At this point, California still has enough of the drug for about 80 executions, but after that it will be forced to look elsewhere.

There are companies in other countries that manufacture sodium thiopental, but it is a violation of law for many of them to export it to “rogue countries” for use in capital punishment. Of course in this case, one of those rogue countries is ours!

And in those countries where its exportation is not illegal, there has been such a strong political backlash that the companies are not allowing its sale for that use. For example, Germany’s minister of health publicly urged all companies and distributors not to provide the drug for such a purpose because, as he expressed it, such use is not in keeping with German and European values.

So if California cannot obtain enough sodium thiopental for use in executions, it will be forced to designate an alternative drug. But that would mean more hearings would have to be held, which would provide for more lengthy legal challenges.

And those challenges are what have stopped any executions from taking place at all in California for the last five years. Right now 718 prisoners are being held on death row, and by the time this issue with sodium thiopental is resolved, there will literally be hundreds more. And then, as a practical matter, some other “unforeseen” issues will probably crop up, resulting in further delay.

Recently the group Death Penalty Focus circulated what it calls a Joint Statement from Law Enforcement Professionals on California’s Death Penalty to people who would qualify to sign it. For more information, visit http://www.deathpenalty.org/lawenforcement. That statement reads as follows:

“We are current and former law enforcement officers, prosecutors, judges, and corrections officers who have devoted our lives to improving public safety as well as the accuracy and fairness of the criminal justice system. Having seen the system from the inside, we know that the death penalty is deeply flawed for myriad reasons. We come to this issue from a variety of perspectives.

“For one or more of the following reasons we have concluded that the death penalty in California is not working: 1) In a time of increasingly shrinking public safety resources, with an annual cost of at least $137 million per year in California, the death penalty is extremely expensive and diverts too many crime-fighting resources from other critical public safety needs; 2) The risk of wrongful conviction and execution cannot be entirely eliminated; 3) The system fails victims’ families, who are dragged through years of appeals and uncertainly; 4)The death penalty as it is currently administered is no more a deterrent to murder than permanent imprisonment; and/or 5) The vast majority of death row prisoners in California will meet the same fate as those sentenced to permanent imprisonment; they will die in prison despite the extraordinary additional expenses incurred by the taxpayers of California.

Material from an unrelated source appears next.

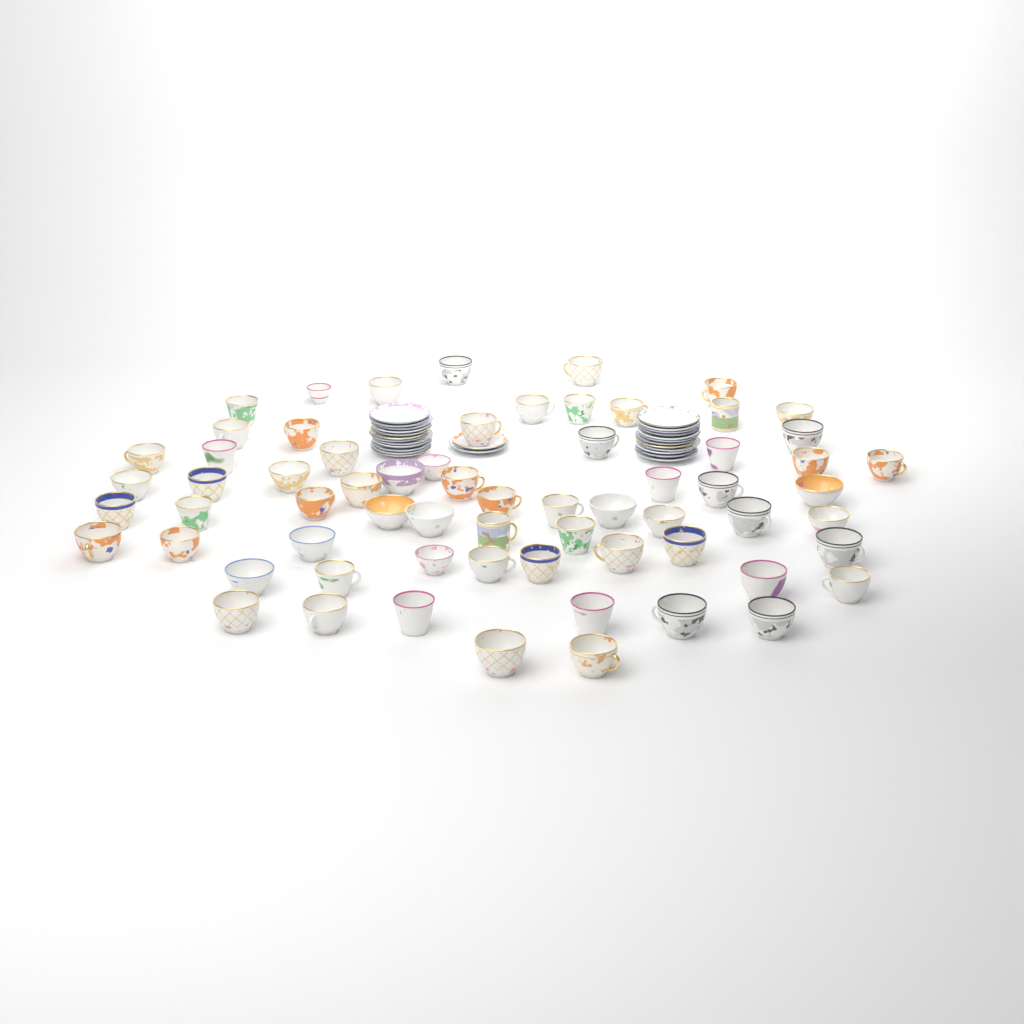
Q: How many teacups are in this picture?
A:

“Therefore, we support replacing the death penalty with effective alternatives, such as permanent imprisonment.”

So far a large number of current and former law enforcement professionals have already signed that document, including state judges and justices, state and federal police, prosecutors, probation and parole officers, and members of the California Department of Corrections, including Jeanne Woodford, a former warden of San Quentin State Prison.

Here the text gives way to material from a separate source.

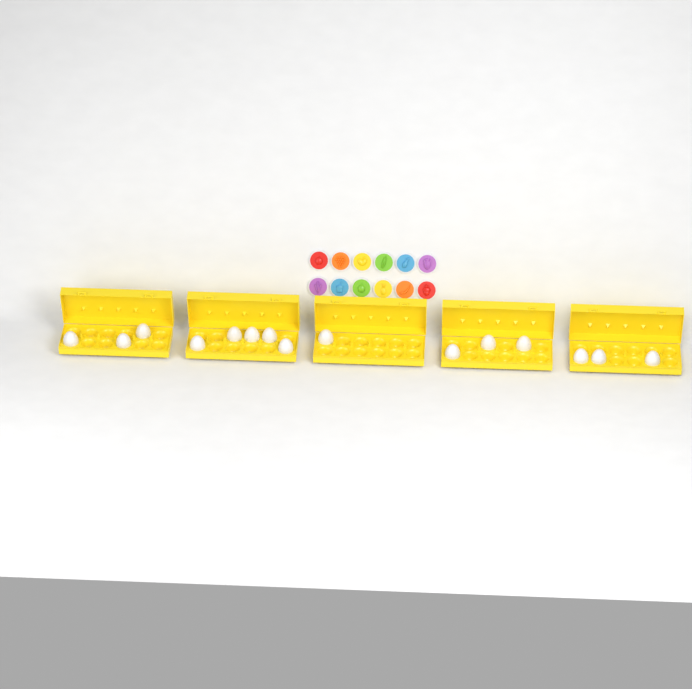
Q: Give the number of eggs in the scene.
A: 15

I have signed the statement as well. Death Penalty Focus plans publicly to release the list of signatories later this year.

Many of the reasons for my conclusions were set forth in my columns published in this space March 16 and 23, 2008. If you are interested, you can find them either on the Daily Pilot’s website or my own. And since that time, my conclusions have only become more firm.

Among other things, what people do not understand is that the system can make mistakes — in fact dozens of death row inmates around the country have later been exonerated! Furthermore, it costs the taxpayers about seven times the amount to go through the court’s death penalty process — with all of the extra attorneys, investigators, hearings and appeals — than it would be to investigate, prosecute, convict, go through the appellate process and house a defendant in prison with a sentence of life without the possibility of parole.

In addition, because no one who has been sentenced to life without parole in California has ever been released or escaped, that should not be an issue.

But what above all has convinced me to oppose the death penalty is the fact that under this system the loved ones of the victims are literally being played as political pawns. If closure ever comes at all, it usually comes only when the perpetrator dies in prison of other causes — after decades of the matter being kept in limbo. And that is simply too much grief to inflict upon the families.

Yes, many family members do want the maximum legal sentence to be imposed for causing the death of their loved one, and that is understandable. But if that maximum sentence statutorily would simply be life without parole, most of them would probably be satisfied and then they could move on with their lives.

Many legal professionals who have been intimately involved in the death penalty system have seen that it is not working. It is time for the rest of California to come to the same conclusion.